The olive warbler is distributed from the southwestern United States to Nicaragua, making it the only bird family endemic to North America. In the northern part of its range it has a continuous distribution from Yavapai County, Arizona and the southwestern tip of New Mexico along central Mexico to southern Mexico. It has a disjunct distribution across the rest of its range, with populations in Tamaulipas, Coahuila and Sonora and Chihuahua in Mexico, and further south in southwest Guatemala and from northern El Salvador and central Honduras to northern Nicaragua.

The olive warbler is a bird of mountains and highlands. In northern areas of its range it occurs from 2600 m above sea level or more, in some parts of its range it may not occur below 3500 m. In Oaxaca in Mexico it occupies a range of between 1700–3000 m further south in Guatemala it ranges down to 1850 m and at the southern end of its range it can be found as low as 1000 m in Honduras and in Nicaragua it occupies a belt of forest from 1070–1370 m . They typically inhabit conifer forests, such as ponderosa and sugar pine forests in Arizona, Abies common fir forests, oak, and pine forests in central Mexico, Guatemala, and Honduras. These forests range from humid to semi-arid. In coastal regions stands of palms may be used, and in the Valley of Mexico pine and alder forests are inhabited.

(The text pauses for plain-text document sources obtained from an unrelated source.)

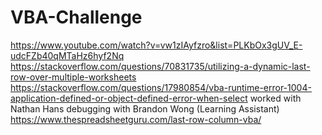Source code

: # VBA-Challenge
https://www.youtube.com/watch?v=vw1zIAyfzro&list=PLKbOx3gUV_E-udcFZb40qMTaHz6hyf2Nq
https://stackoverflow.com/questions/70831735/utilizing-a-dynamic-last-row-over-multiple-worksheets
https://stackoverflow.com/questions/17980854/vba-runtime-error-1004-application-defined-or-object-defined-error-when-select
worked with Nathan Hans
debugging with Brandon Wong (Learning Assistant)
https://www.thespreadsheetguru.com/last-row-column-vba/
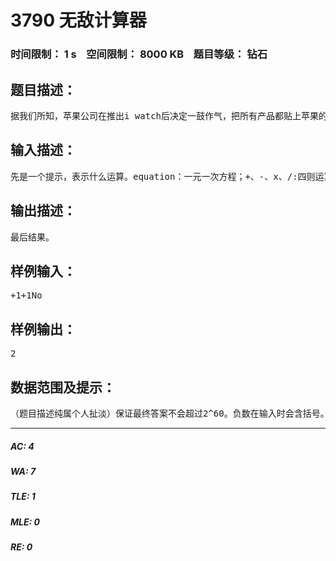 # 3790 无敌计算器   
### 时间限制： 1 s&nbsp;&nbsp;&nbsp;&nbsp;空间限制： 8000 KB&nbsp;&nbsp;&nbsp;&nbsp;题目等级： 钻石  
## 题目描述：  

<pre>
据我们所知，苹果公司在推出i watch后决定一鼓作气，把所有产品都贴上苹果的符号。经商定，库克决定推出一款苹果计算器apple Calculator。苹果是追求完美的，所以要让这款计算器涵盖几乎所有功能：四则运算，负数运算，混合运算，开方，平方，π，解方程这些运算。苹果是个大公司，这个小项目就由你这个新手来完成了，你能否胜任呢？
</pre>
  
  
## 输入描述：  

<pre>
先是一个提示，表示什么运算。equation：一元一次方程；+、-、x、/:四则运算；sqrt：开方；sqr：平方；mixed operation：混合运算；pi：含有π的式子；然后就是一个式子，如：1+22-11*22/1a+2=2a2^21+2-4+3sqrt(3)(-1)*(-2)最后提示是否使用科学计数法（Yes or No)科学计数法样例：No：1200000000Yes：1.2*10^9 
</pre>
  
  
## 输出描述：  

<pre>
最后结果。
</pre>
  
  
## 样例输入：  

<pre>
+1+1No
</pre>
  
  
## 样例输出：  

<pre>
2
</pre>
  
  
## 数据范围及提示：  

<pre>
（题目描述纯属个人扯淡）保证最终答案不会超过2^60。负数在输入时会含括号。 
</pre>
  
  
***  

##### AC: 4  
##### WA: 7  
##### TLE: 1  
##### MLE: 0  
##### RE: 0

Over most of its range the species is , but there is evidence that the most northerly populations are partial migrants. Birds in Arizona, New Mexico, and Mexico apparently move away from their breeding grounds, although what exact movements are made is unclear. It has been suggested that they are either "down slope migrants", moving to lower elevations, or dispersive, as some records show their presence in Texas. Birds attributed to the northern race P. t. arizonae have been recorded near Tepic, in Nayarit. Nevertheless, some birds remain in the northern areas of their range year round.

==Diet and feeding==
The olive warbler is an insectivore, taking insects and other arthropods. No specific information exists about the actual prey species taken, except that they will take the larvae of Tortricidae moths. It forages in forests in the canopy and subcanopy. In feeds in the outer branches and twigs. It mostly feeds in the branches of ponderosa pines, but also feeds in the branches of grey and silverleaf oaks.